Excerpt section start
The fact that he rivals both Karl Barth and Carl F. H. Henry in completeness and erudition, while agreeing with the latter in his fidelity to Scripture as being divine revelation, not merely testifying to it, makes John Feinberg’s work a reliable guide for the inquiring Christian reader to a degree that is not always the case with the author of the ponderous Kirchliche Dogmatik.
Feinberg’s work is close to half as large as John Calvin’s Institutes of the Christian Religion, but unlike the great Reformer’s work, which covers the whole scope of Christian doctrine, John Feinberg limits himself to what is called special theology, i.e., the doctrine of God. Readers who find Calvin formidable and therefore might be put off by this comparison or by the sheer bulk of Feinberg’s work should note that it is not at all necessary to read it from cover to cover to derive great benefit from it. Far from being merely another university or post-graduate level course in the doctrine of God, it is really a guide to several centuries of Christian thought. Consequently, it is able to serve as an immensely useful handbook providing accurate and readable information about scores of thinkers as diverse as the neo-Platonist Plotinus and the postmodernist feminist Nancey Murphy.
Excerpt section end
**Things to do:**
1 – Apart from John Feinberg himself, list every person the passage on Feinberg's work mentions by name.
2 – According to the passage on Feinberg's work, why can that work serve as a useful handbook?
3 – Write the next part of the passage on John Feinberg's work on the doctrine of God, starting after its last sentence.
The entries that follow have no connection to the passage on Feinberg's work.
Record set section start
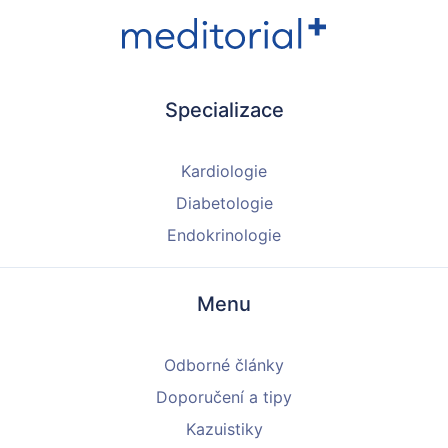
Specializace
Kardiologie
Diabetologie
Endokrinologie
Menu
Odborné články
Doporučení a tipy
Kazuistiky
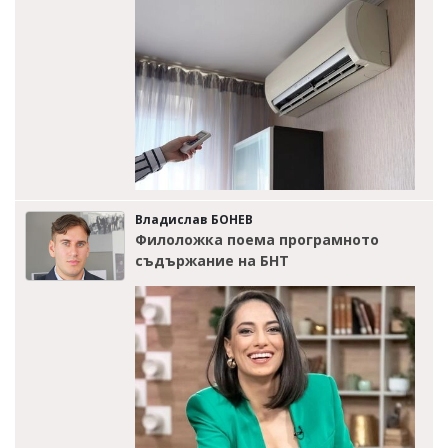
Владислав БОНЕВ
Филоложка поема програмното
съдържание на БНТ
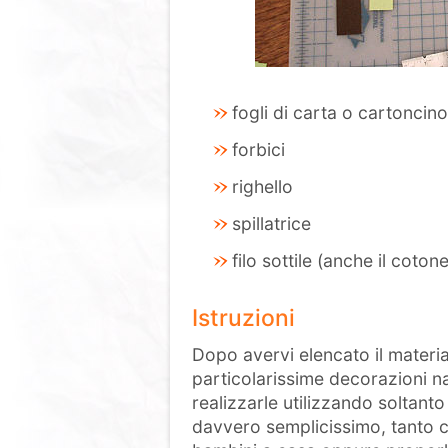
fogli di carta o cartoncino
forbici
righello
spillatrice
filo sottile (anche il coto
Istruzioni
Dopo avervi elencato il materia
particolarissime decorazioni n
realizzarle utilizzando soltanto
davvero semplicissimo, tanto c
Record set section end
**Results of the tasks:**
1 – Karl Barth, Carl F. H. Henry, John Calvin, Plotinus, Nancey Murphy

2 – The passage says the work is more than another university or post-graduate course in the doctrine of God. It is a guide to several centuries of Christian thought. For that reason it can give accurate and readable information about scores of thinkers, from Plotinus to Nancey Murphy.

3 –
Feinberg offers a succinct and balanced treatment of speculative and esoteric approaches to understanding divine reality, from liberal Christian to modern pagan, and combines with it an insight into and critique of the efforts of contemporary thinkers within the evangelical tradition or close to it. He offers a thorough and nuanced discussion of specific points of controversy among orthodox Protestant Christians, such as whether God lives in timeless eternity or endless time. His treatment of God’s eternity as well as of predestination, foreknowledge, and human freedom is fascinating, although—precisely because these are and remain questiones disputatae—his recommendations for their solution will not find universal agreement among all of his fellow evangelicals. Because of the massiveness and comprehensiveness of this work, it is sure to draw friendly as well as unfriendly fire from various quarters, but like that of Henry, it will doubtless emerge relatively unscarred.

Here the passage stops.